SlotForum banner

1 - 9 of 9 Posts

·
Registered
Joined
·
27 Posts
Discussion Starter · #1 ·
Hi,

I have 8 different Scalextric cars with the original magnufacturer magnets. On service sheets, the downforce mentioned is different for each car.
I suppose this is due to car weight, wheel width, ...

But how can I get the downforce of a magnet ALONE (without being fitted on car) (any formula ?) ? I use W8475, W8449 and W8695 magnets
Is there a web site or a tool to get this ?

Thank you so much.

Cheers.
 

·
Registered
Joined
·
3,570 Posts
The magnetic attraction between the magnet and the rails of plastic track depends how on the gap between them.
(To be technical, it follows an inverse square law - although this is something of a simplification when things are very close)
Try putting the magnet on the rails and you'll feel the attraction at its strongest, as soon as there is a slight gap the attraction reduces and gets smaller the further the magnet is moved away.
This can be used in car tuning by moving the magnet up and down to adjust the amount of attraction.
Obviously there is a practical minimum ground clearance under the car, so the maximum attraction is a good deal less than when stuck to the rails.
 

·
Registered
Joined
·
27 Posts
Discussion Starter · #3 ·
Thank you for the explanation.

What i'm looking for is the absolute value of each magnet without being fitted on any car, like you said being posed on the rails.
Some magnets are stronger than others. Like you say, you can feel this just by placing the car on the track.

But how do you determine its strenght ? expressed in tesla ? in mg ? in gms ?

Is there any data about the standard magnet i described ?

Thank you so much.
 

·
Registered
Joined
·
3,570 Posts
Magnetic attraction is a force, so it should be measured in units of force.
For slot car use it is usually expressed as grams. (Physicists among us will know that's not correct, it would be better given grams force, but most people just call it grams.)

There is a tool called a Magnet Marshall which is used to measure this force.
Magnet Marshalls are often used in scrutineering for races where the rules limit magnetic attraction.
 

·
Rich Dumas
Joined
·
3,547 Posts
A Magnet Marshall is used to measure the attraction between the magnet(s) and the rails with the magnet(s) in the car. If you want to know the strength of the magnet itself you need to use a magnetometer (gauss meter). Magnets from the same source can vary in strength by a significant amount, however the location of the magnet in the car can be more important than the strength of the magnet, therefore Magnet Marshall readings are probably more relevant.
 

·
Greg Gaub
Joined
·
14,669 Posts
Even if you had magnets you believed to be identical (which is hard), AND cars which are seemingly identical, just a fraction of a mm difference in ride height can make one car have noticeably stronger magnet traction than another with the same set up. Like Rich said, it's more useful and important that the entire unit be measured on something like a magnet marshal. There are some DIY solutions out there if you can't find, or don't want to splash for a brand name Magnet Marshal. As long as all cars are measured on the same device, and made to be as close as possible, it's all good. Remember, lots of things can change magnet traction, such as braid thickness/springiness, front wheel trueness and/or diameter. rear wheel true and diameter, chassis cup or bow, or even chassis flexibility, bushing play, not to mention the track itself having spots where the surface is high/low, or the rails are high/low. ;-)
 

·
Registered
Joined
·
2,762 Posts
As has been said it will be very expensive to buy a Gauss meter to measure your magnets and even then it won't mean much.

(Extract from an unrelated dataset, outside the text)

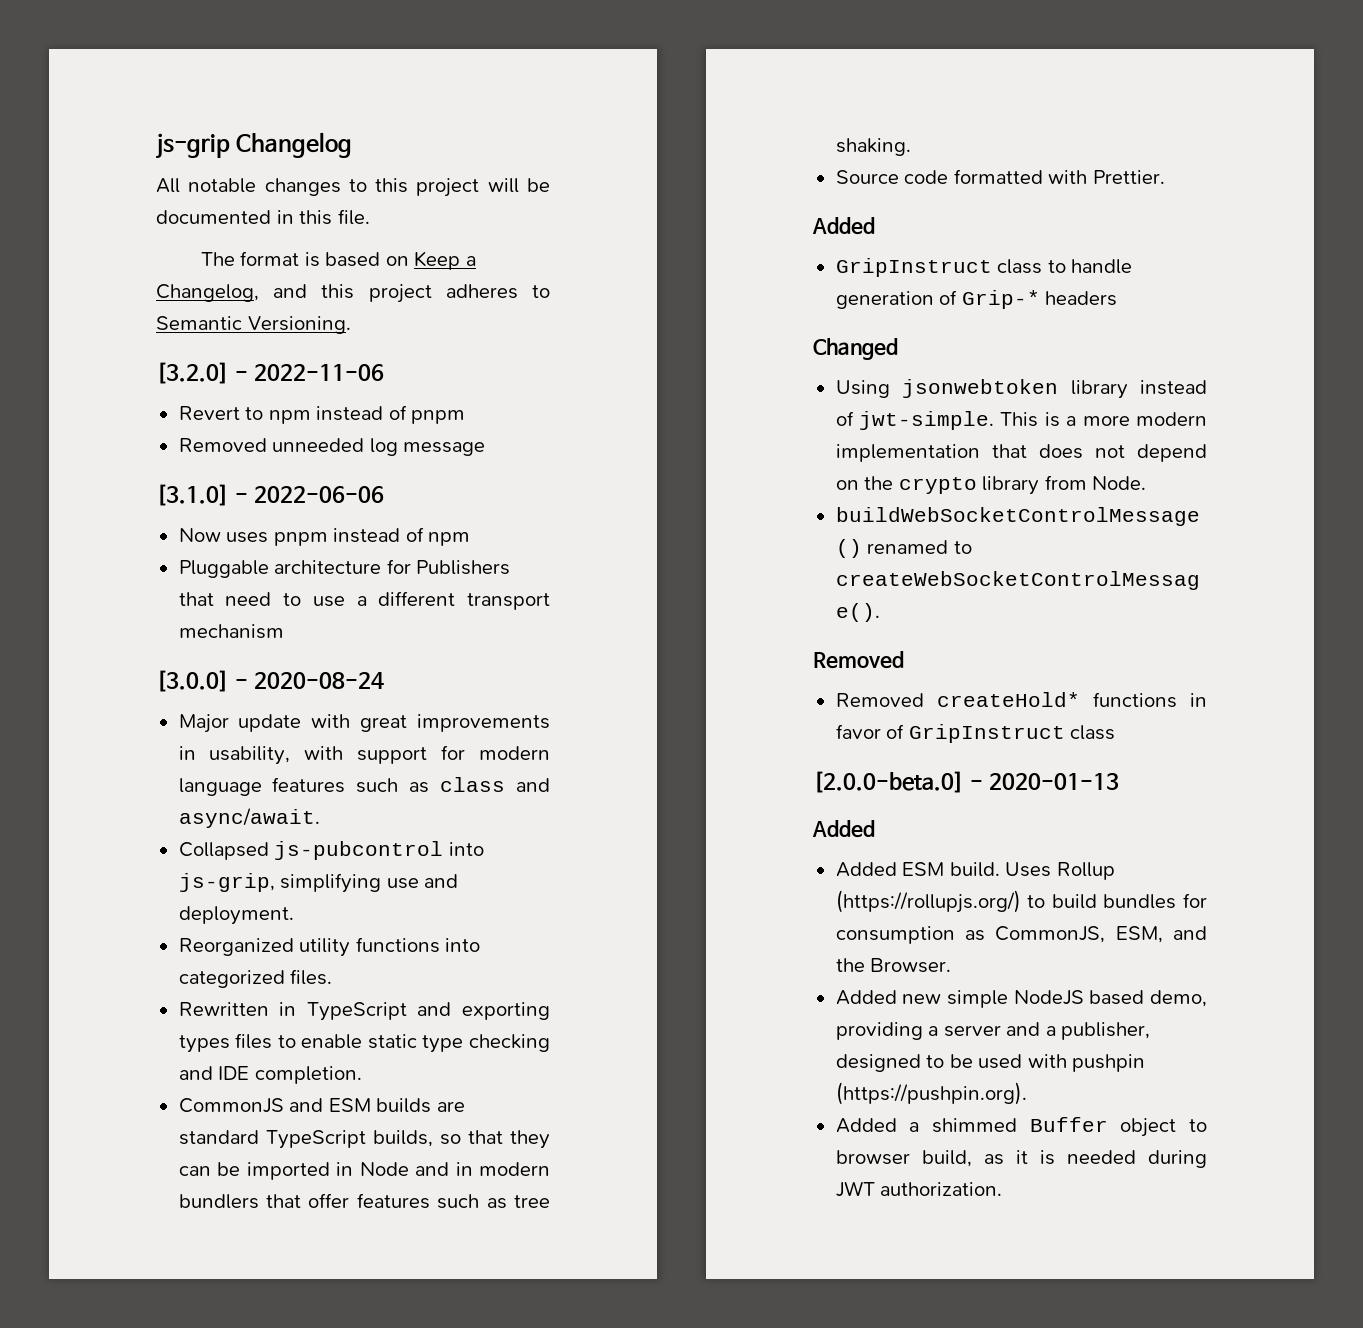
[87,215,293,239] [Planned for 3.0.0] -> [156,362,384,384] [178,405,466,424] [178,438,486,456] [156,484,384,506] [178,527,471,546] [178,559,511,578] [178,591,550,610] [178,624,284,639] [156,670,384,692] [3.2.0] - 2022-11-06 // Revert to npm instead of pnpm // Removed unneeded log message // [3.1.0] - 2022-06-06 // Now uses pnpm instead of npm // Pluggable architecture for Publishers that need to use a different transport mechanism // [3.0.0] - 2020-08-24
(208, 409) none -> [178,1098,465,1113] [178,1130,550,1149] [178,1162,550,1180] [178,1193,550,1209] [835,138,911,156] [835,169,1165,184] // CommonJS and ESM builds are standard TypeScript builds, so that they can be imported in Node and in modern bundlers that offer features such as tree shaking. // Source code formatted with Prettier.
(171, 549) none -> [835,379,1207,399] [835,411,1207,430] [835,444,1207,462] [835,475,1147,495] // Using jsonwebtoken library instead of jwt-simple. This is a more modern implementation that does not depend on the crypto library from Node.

What you CAN do is to determine which magnets are stronger and/or equal. Do this by simply dipping each magnet in a pile of small nails/tack/ball bearings and count how many each magnet picks up. This will obviously be a relative and non-dimensional measurement ( in the accepted sense) but may suit your purpose. If you have a scale you could measure the weight of the nails.

Again as has been said to do this scientifically you'll need to buy a MM or make your own. There are threads about DIY magnet marshals.
 

·
Registered
Joined
·
2,762 Posts
ISP unresponsive again!
 

·
Rich Dumas
Joined
·
3,547 Posts
I have a magnetometer and they are rather costly. You can buy a Hall effect sensor and make your own cheap magnetometer. A home made magnetometer is good for determining the relative magnetic strength. We used home made equivalents to the Magnet Marshall before those were available, there was one for each track and there was a standard magnet so that they would all read the same.



The device did not tell the whole story, however. Where the magnet was located was also important and we had to change our rules to take that into account. Eventually we got away from using magnets.